The lines from the one holding "left elbow: (491, 415, -11)" to the end of the records below, exactly as written, are the only thing to return.
=== Begin Enclosure ===
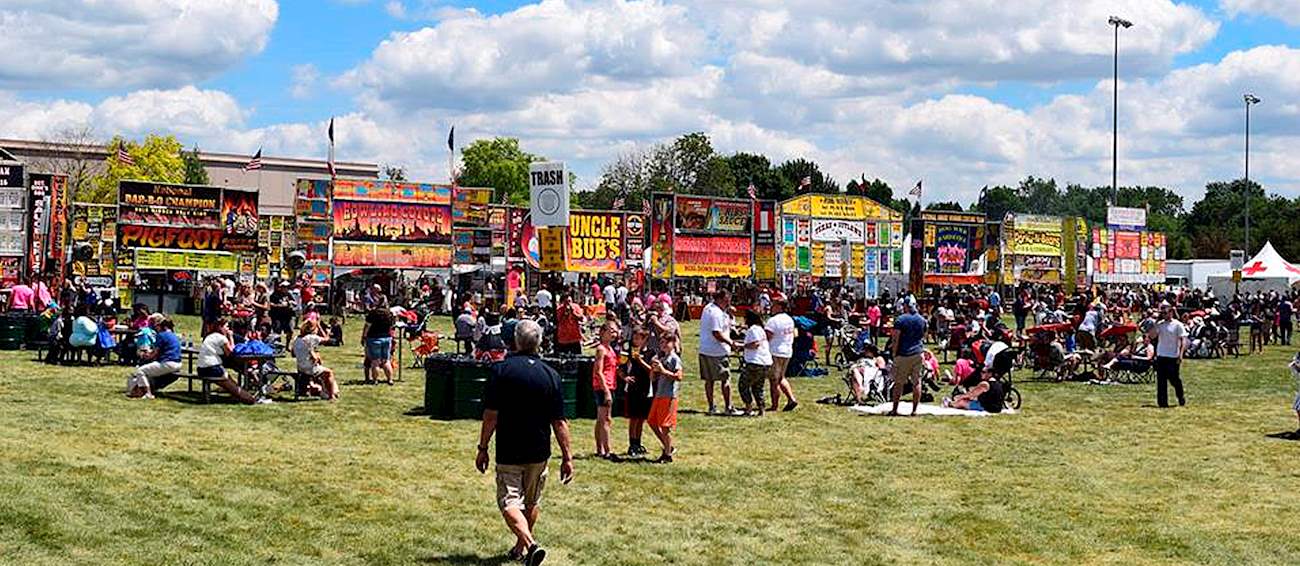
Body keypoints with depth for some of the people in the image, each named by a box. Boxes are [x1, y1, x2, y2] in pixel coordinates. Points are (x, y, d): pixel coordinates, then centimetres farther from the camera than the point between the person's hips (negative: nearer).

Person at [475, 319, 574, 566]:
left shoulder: (501, 370, -10)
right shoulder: (551, 375, -3)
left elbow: (491, 415, -11)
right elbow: (559, 422, -3)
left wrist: (482, 448, -1)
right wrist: (567, 457, 2)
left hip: (508, 452, -3)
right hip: (539, 452, 3)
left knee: (510, 502, -3)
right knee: (532, 502, 20)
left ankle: (530, 544, -24)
=== End Enclosure ===
Exercise response:
left elbow: (491, 415, -11)
right elbow: (559, 422, -3)
left wrist: (482, 448, -1)
right wrist: (567, 457, 2)
left hip: (508, 452, -3)
right hip: (539, 452, 3)
left knee: (510, 502, -3)
right knee: (532, 502, 20)
left ankle: (530, 544, -24)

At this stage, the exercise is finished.